SELECTED EXTRACT:
○ ○ ○
Here for unfortunate meta-significance all over the shop but also just straight up significant and outstanding in a bad way. No two ways about it, script-wise, production/presentation and in a sartorial sense, 'Who' has never dropped the ball so clangingly as it does here. Well, there could be a couple of contenders down the line but this gets mention for being a debut story that all but dooms this run of the show.

'Attack of the Cybermen'
'A Cyberman with a saunter- says it all really.'

Ill conceived fan-wank, misconceived (if sometimes effectively delivered) violence. Shallow, sour and soul-sappingly clunking. Significant for all the wrong reasons again.

'Vengeance on Varos'
'But suddenly we're in a world of relative quality...'

It doesn't quite work but Philip Martin's first script for TV 'Who' is clever, knowing and generally well delivered by cast and crew. So an outstanding entry for the right reasons. Lawks.
○ ○ ○
SOURCE DATA:
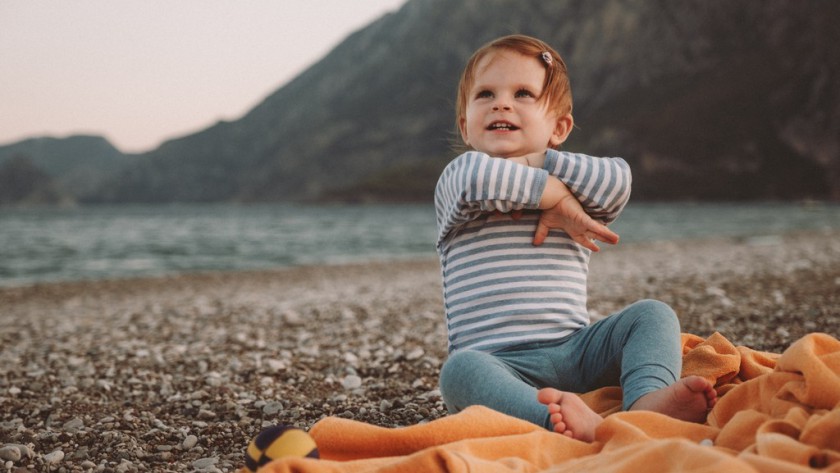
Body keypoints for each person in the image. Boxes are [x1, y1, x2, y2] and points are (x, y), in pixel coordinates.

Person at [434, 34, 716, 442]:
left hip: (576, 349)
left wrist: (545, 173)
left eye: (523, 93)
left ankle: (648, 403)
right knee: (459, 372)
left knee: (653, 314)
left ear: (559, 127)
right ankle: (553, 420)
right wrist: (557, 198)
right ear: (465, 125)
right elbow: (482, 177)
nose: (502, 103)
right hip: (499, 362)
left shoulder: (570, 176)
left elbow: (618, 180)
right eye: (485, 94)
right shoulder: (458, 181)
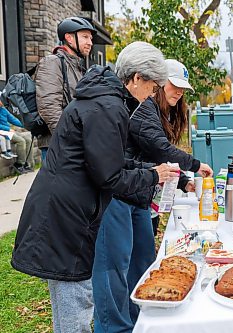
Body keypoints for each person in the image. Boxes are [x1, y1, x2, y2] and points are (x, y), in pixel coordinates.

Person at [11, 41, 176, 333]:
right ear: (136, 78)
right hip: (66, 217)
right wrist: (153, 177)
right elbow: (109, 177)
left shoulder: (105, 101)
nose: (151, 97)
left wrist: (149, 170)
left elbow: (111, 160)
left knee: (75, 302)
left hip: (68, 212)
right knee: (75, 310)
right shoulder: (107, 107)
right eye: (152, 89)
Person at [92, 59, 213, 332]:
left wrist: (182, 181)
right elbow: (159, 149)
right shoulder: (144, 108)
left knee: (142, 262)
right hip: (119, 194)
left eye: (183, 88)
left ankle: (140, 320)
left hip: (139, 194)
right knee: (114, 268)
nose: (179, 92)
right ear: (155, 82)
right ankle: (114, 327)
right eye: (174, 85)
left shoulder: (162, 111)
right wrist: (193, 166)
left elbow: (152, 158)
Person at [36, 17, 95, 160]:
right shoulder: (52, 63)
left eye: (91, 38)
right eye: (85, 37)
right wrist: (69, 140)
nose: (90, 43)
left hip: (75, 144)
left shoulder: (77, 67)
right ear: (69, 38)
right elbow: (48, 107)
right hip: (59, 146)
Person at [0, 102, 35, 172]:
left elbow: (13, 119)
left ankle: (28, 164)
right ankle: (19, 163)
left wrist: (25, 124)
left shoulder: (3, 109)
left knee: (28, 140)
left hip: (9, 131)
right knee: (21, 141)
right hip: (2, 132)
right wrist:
○ ○ ○
DIRECTIONS: In the Doctor Who story reviews, whose first script for TV 'Who' is 'Vengeance on Varos' described as? This data has nothing to do with the Doctor Who story reviews.

ANSWER AREA: Philip Martin's.